Thursday, April 3, 2025

Other libraries

It feels a little improper dallying with other libraries while having a closer-than-usual relationship with the Oshkosh Public Library. Photo Opp and The Appleton Public Library hosted a Photowalk in their brand-new building last Saturday.

We were asked to arrive before closing and were sequestered in a meeting room until after the normal sweep of the building. (Is that just a museum term?)

Upon release, I, of course, went to the main staircase. The design of the building goes out of its way to provide views with as much depth as possible. Is that a little 20th-century brutalism influence with that raw surface on the concrete columns?



A gallery and what looks like a mid-century modern café on the south side of the building. The giant window lighting didn't have much effect because it was dark and raining outside, but it's probably pretty cool on a sunny day.




Very pragmatic exposure of the technical infrastructure. The Pompidou Center in Paris, which radically introduced this kind of thing in 1977, is currently being remodeled to hide it.



Not sure whether to blame Kubrick or Rothko for this one.




A minimalist utility cluster with reading areas on either side is divided by a hallway.



Seriously, the next person who says it's a great day for an indoor photowalk is going to get it.



Maybe because of my recent forays into stereo photography, these extreme depth features of the building really caught my eye. On one end of the first floor is this giant glass box with Newton ring-like swirls enclosing a space that goes from a skylight inset into the ceiling down to the Children's Library in the lower level.

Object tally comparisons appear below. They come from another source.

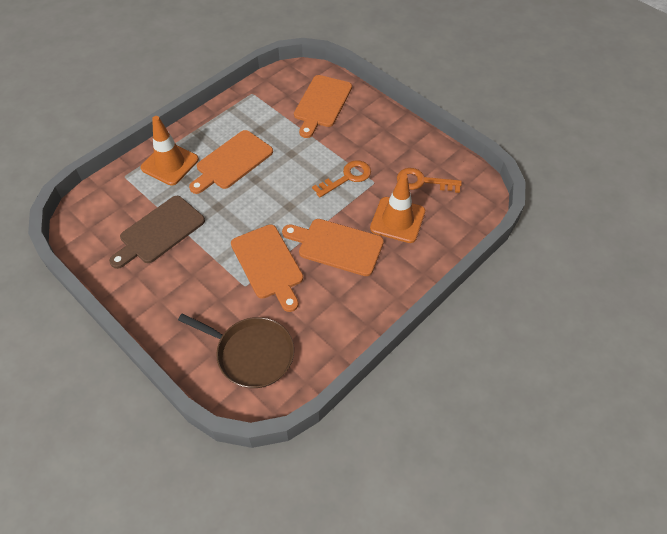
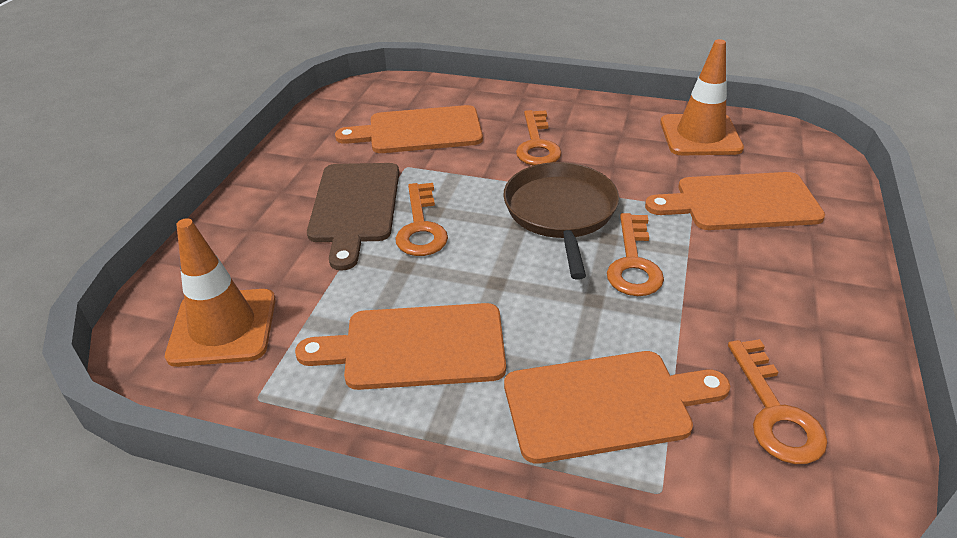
orange key: [312,160,371,197] [397,168,462,193] = 2 -> [395,183,448,256] [516,110,562,166] [607,213,664,296] [728,339,828,464] = 4

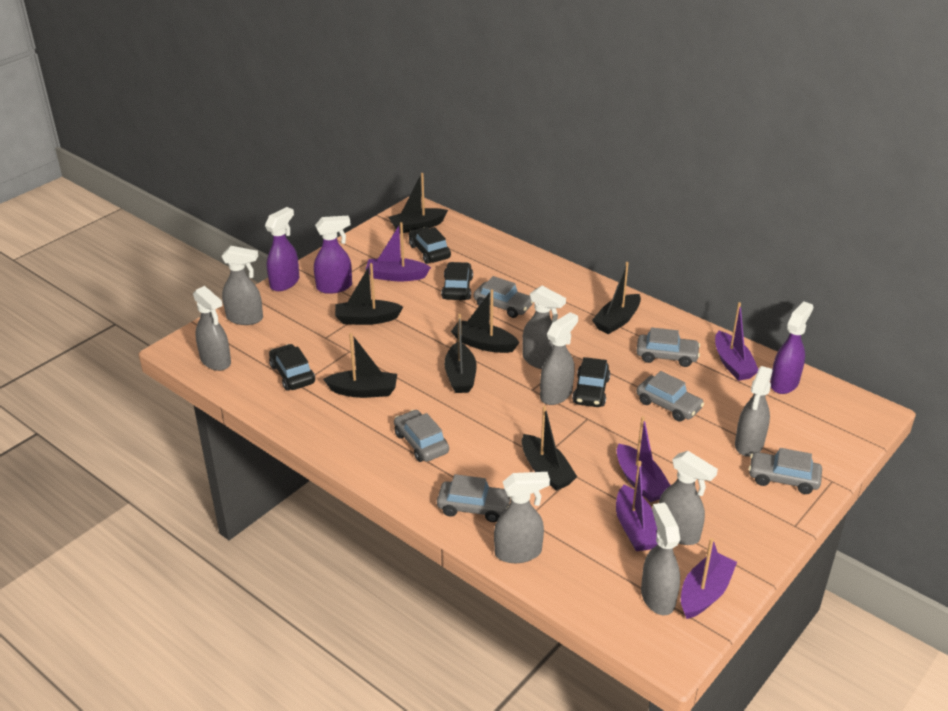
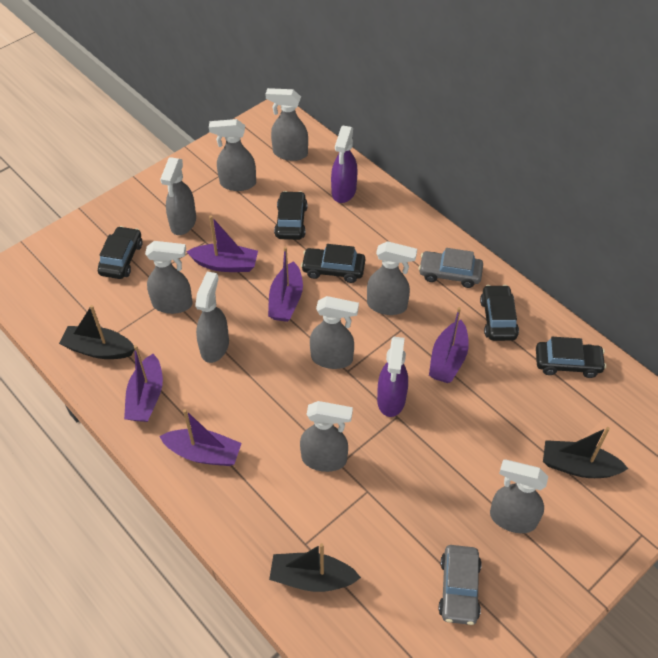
black boat: [323,333,397,398] [335,263,403,325] [388,173,448,233] [444,314,477,393] [451,289,520,353] [522,406,577,491] [592,262,641,334] = 7 -> [59,305,135,359] [269,543,361,592] [543,427,629,478] = 3
black car: [269,344,315,391] [409,227,451,264] [441,262,473,300] [572,357,610,407] = 4 -> [98,226,143,279] [274,191,308,240] [301,244,365,283] [480,285,519,341] [536,337,606,378] = 5
grey car: [394,410,449,462] [437,474,511,522] [474,276,533,318] [636,327,700,367] [637,371,704,422] [749,448,822,494] = 6 -> [419,248,483,288] [438,545,482,625] = 2
grey spray bottle: [193,286,231,371] [221,246,263,325] [494,472,550,563] [522,286,566,369] [540,312,578,405] [641,503,680,615] [659,451,718,545] [735,366,773,457] = 8 -> [145,241,193,314] [160,157,196,235] [195,272,229,363] [209,119,256,191] [265,88,308,161] [300,401,353,472] [310,296,359,369] [367,241,417,315] [490,459,548,533] = 9
purple spray bottle: [265,207,299,291] [314,216,352,294] [770,301,813,394] = 3 -> [331,126,357,203] [377,337,408,417] = 2

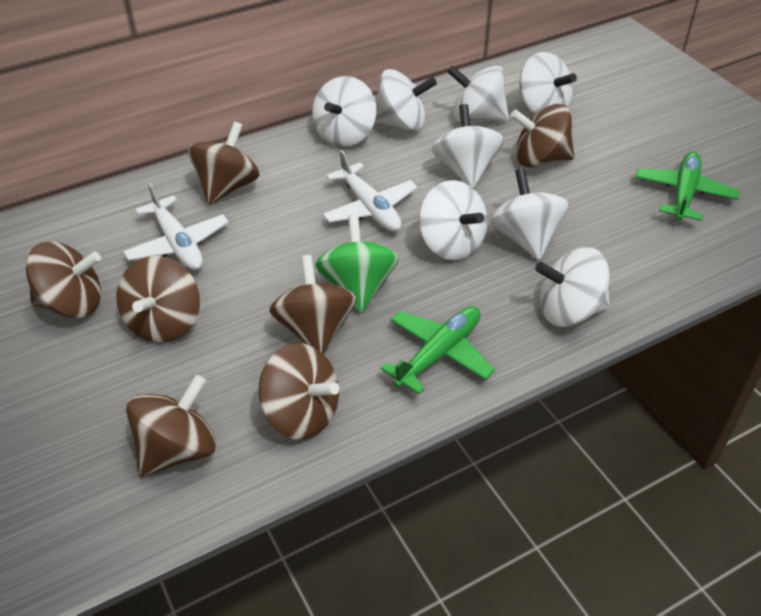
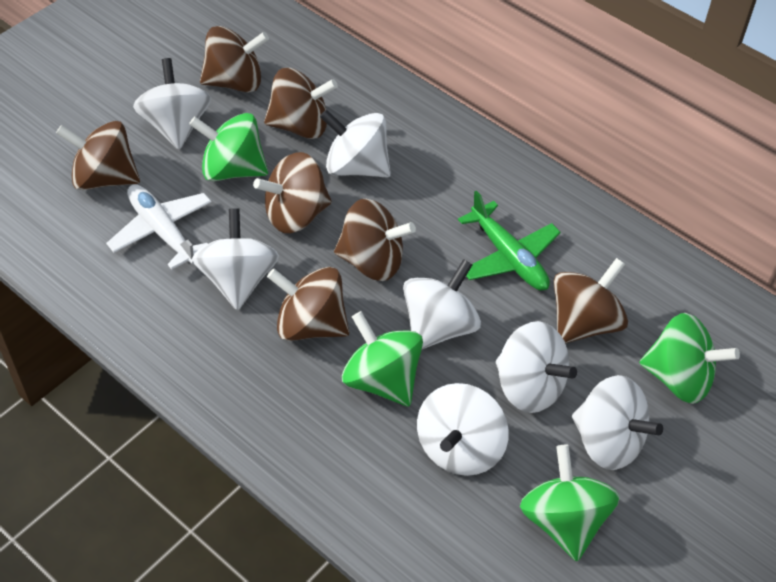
green plane: [381,306,495,395] [635,151,740,221] = 2 -> [458,190,561,290] = 1
green spinning top: [315,215,399,313] = 1 -> [189,113,268,181] [342,311,423,406] [520,445,620,561] [639,313,740,404] = 4
white plane: [123,183,229,270] [323,150,417,232] = 2 -> [106,184,212,270] = 1
white spinning top: [312,76,376,147] [374,69,437,132] [419,180,488,261] [432,104,504,188] [448,66,509,122] [490,168,569,260] [519,52,577,115] [535,247,610,327] = 8 -> [133,58,211,150] [192,208,279,310] [320,110,391,177] [403,259,481,349] [417,383,509,476] [496,321,577,413] [572,375,663,470] = 7

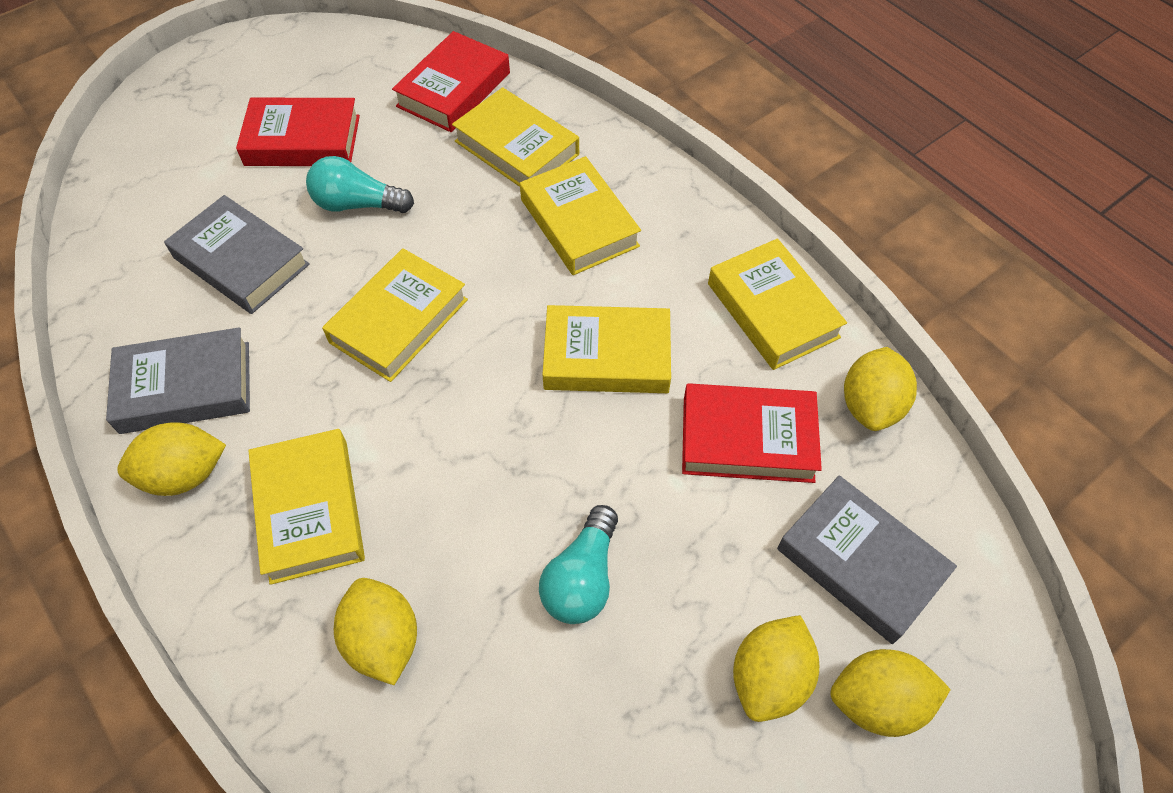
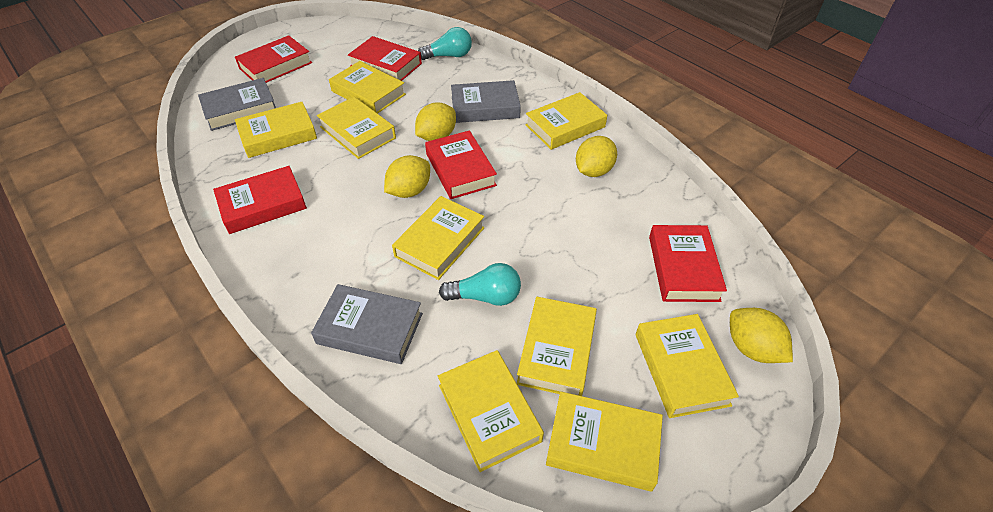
red book: [236,98,360,166] [392,31,510,132] [682,383,822,483] = 3 -> [213,166,307,234] [235,35,312,83] [348,36,422,81] [425,130,497,199] [649,225,727,302] = 5
yellow book: [248,429,365,585] [322,248,468,382] [452,87,579,187] [520,156,641,275] [542,305,671,393] [708,238,847,370] = 6 -> [235,102,317,158] [317,97,396,159] [329,61,406,114] [392,196,485,280] [438,350,544,472] [517,297,597,396] [526,92,607,150] [546,392,663,492] [636,314,739,418] = 9
yellow lemon: [117,422,226,496] [334,578,417,685] [733,615,819,722] [830,649,951,737] [844,347,917,431] = 5 -> [384,155,430,198] [415,103,456,141] [576,136,617,177] [730,308,793,363] = 4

The view from below. Evidence of the photowalk is seen in the ghostly image of a photographer with her camera on the bottom terrace of the play area at the right and a tripod between the column and the stacks on the left.



When we had to leave, it was a little late and dark for the bad weather to make good photographs using a pinhole camera, but I still had three frames left. The north building of Polk Library at the University is planned to be torn down and reconstructed. It seemed appropriate to go there to finish the roll.

The atrium connects the 1967 North building to the 1973 South building, beneath which I served for three decades. I usually used another entrance to descend to my office, but for three and a half years while I was both Director of Learning Technologies and Interim Chief Information Officer, I probably arose from the "lower level" through this space and up three floors in Dempsey Hall, in the background, two or three times a day. I had both knees replaced shortly after I retired.



I bumped into the current Library Director and the Head of Public services (two different people), and we discussed the reconstruction plan. They informed me that my subterranean domain was going to be gutted and filled with compact shelving.

Except in the windowless conference room, the only place I ever spent much time in the north building was the windowless stacks on the third floor. It was where Q and TR were shelved. Now, it holds half the bound periodicals and the Educational Media Center, which had to be moved because the Republican Legislature, in their war on education, let the HVAC systems decay to where they are in danger of exploding, which, I suppose, would achieve their ends. 



Thinking about this was making me very tense, but then I encountered a sunbeam in a back stairwell.



The EyePA 30 has hand-drilled .23mm pinholes, on the axis and 11mm above it, 30mm from a 6x6cm frame. The film is Ilford HP5+ semistand developed in Rodinal 1:100.